Author Peter Enns has Master's degrees from Westminster Theological Seminary and Harvard and also a Ph.D. from Harvard in Near Eastern Languages and Civilizations.  He has taught at Westminster Theological Seminary, Harvard University, Princeton Theological Seminary, Fuller Theological Seminary, Lutheran Theological Seminary, Biblical Theological Seminary, Temple University and Eastern University on subjects dealing with Biblical Theology (Old and New Testament, Second Temple literature, etc., etc.).  He belongs to the Society of Biblical Literature and the Institute for Biblical Research.  He has been a major contributor to several Bible dictionaries, Bible commentaries and Bible study guides.  In other words, the dude knows the Bible and, if need be, can write dense and weighty theological tomes backed up by rigorous scholarship.  But 'The Bible Tells Me So..." is neither dense or weighty (though it is built on a solid foundation of Biblical, theological, linguistic and historical expertise).

And did I mention that Enns is funny?  Imagine Dave Barry as a Bible scholar.  Here, for example, is Enns' summary of an episode in the Old Testament story of Noah:  "After the great flood, which killed every living creature not on the ark, and Noah and his family de-arks, Noah plants the first vineyard, makes wine, and gets drunk (maybe he needed to unwind).  Like a college freshman, he collapses naked inside his tent in a drunken coma.  His youngest son, Ham, enters the tent, sees him lying there, and goes out to tell his brothers, Shem and Japheth.  Rather than gawking, the two brothers walk backward into the tent and cover their father with a garment.  It's hard to know exactly what's going on here, but, apparently, the two brothers handle the situation correctly whereas Ham doesn't.  So, when Noah wakes up, he does what any normal father would do when faced with the same dilemma--he curses Ham's descendants forever."  Ba-dum-tssshhh.
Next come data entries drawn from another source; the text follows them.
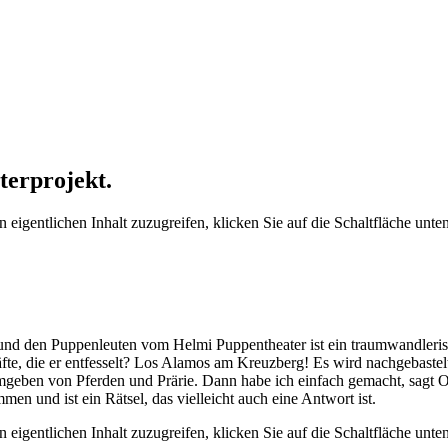
terprojekt.
 eigentlichen Inhalt zuzugreifen, klicken Sie auf die Schaltfläche unten
nd den Puppenleuten vom Helmi Puppentheater ist ein traumwandleris
äfte, die er entfesselt? Los Alamos am Kreuzberg! Es wird nachgebaste
mgeben von Pferden und Prärie. Dann habe ich einfach gemacht, sagt O
 und ist ein Rätsel, das vielleicht auch eine Antwort ist.
 eigentlichen Inhalt zuzugreifen, klicken Sie auf die Schaltfläche unten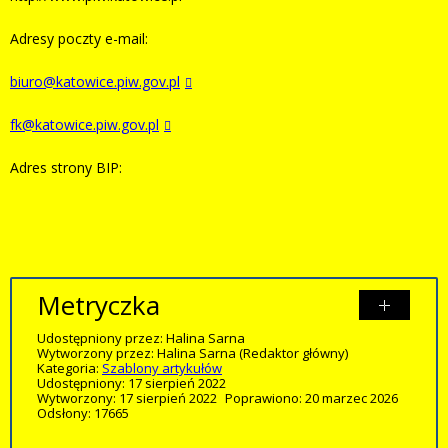
Adresy poczty e-mail:
biuro@katowice.piw.gov.pl
fk@katowice.piw.gov.pl
Adres strony BIP:
Metryczka
Udostępniony przez:
Halina Sarna
Wytworzony przez:
Halina Sarna
(Redaktor główny)
Kategoria:
Szablony artykułów
Udostępniony: 17 sierpień 2022
Wytworzony: 17 sierpień 2022
Poprawiono: 20 marzec 2026
Odsłony: 17665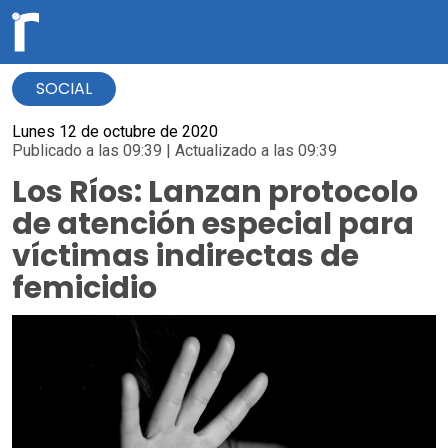
SOCIAL
Lunes 12 de octubre de 2020
Publicado a las 09:39 | Actualizado a las 09:39
Los Ríos: Lanzan protocolo
de atención especial para
víctimas indirectas de
femicidio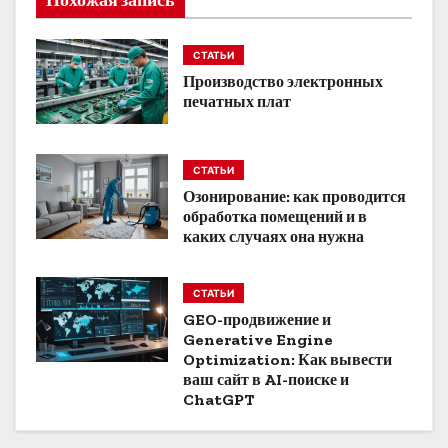
ц
и
СТАТЬИ
Производство электронных
я
печатных плат
п
о
СТАТЬИ
Озонирование: как проводится
з
обработка помещений и в
каких случаях она нужна
а
п
СТАТЬИ
GEO-продвижение и
и
Generative Engine
Optimization: Как вывести
с
ваш сайт в AI-поиске и
ChatGPT
я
Enns goes on to explain the significance of this story in a way that is both surprising and enlightening.  He does likewise for Biblical texts spanning from Genesis to Revelation. 

Essentially, this book is both an overview of the entire Bible and a guide for how to appropriately read the Bible.  All in 250 pages.  With jokes.  Yet it has more depth and relevance (and makes more sense) than many of the stuffy books about the Bible that I've read over the years.  Enns' central point is that we need to read the Bible on its own terms and not try to impose our expectations upon it.  As he writes, "This book is really about having an attitude adjustment concerning the Bible and God in light of how the Bible actually behaves."  Enns' not only knows the Bible well, he loves it and respects it and has devoted his life to understanding it.  "Hold on to the time-tested wisdom that in order to know God better, we should keep reading and wrestling with the Bible.  It's God's Word and that's what he wants," says Enns.  But, he adds, "The Bible is not, never has been, and never will be the center of the Christian faith. ... That position belongs to God, specifically, what God has done in and through Jesus.  The Bible is the church's nonnegotiable partner, but it is not God's final word: Jesus is."

"For The Bible Tells Me So..." is one of those books that I wish I could get into the hands of not only every Christian but also of every person who has even a mild curiosity of what the Bible is about and why it is written the way it is and why that matters and why it was so meaningful to people in ancient times and why it is still meaningful today.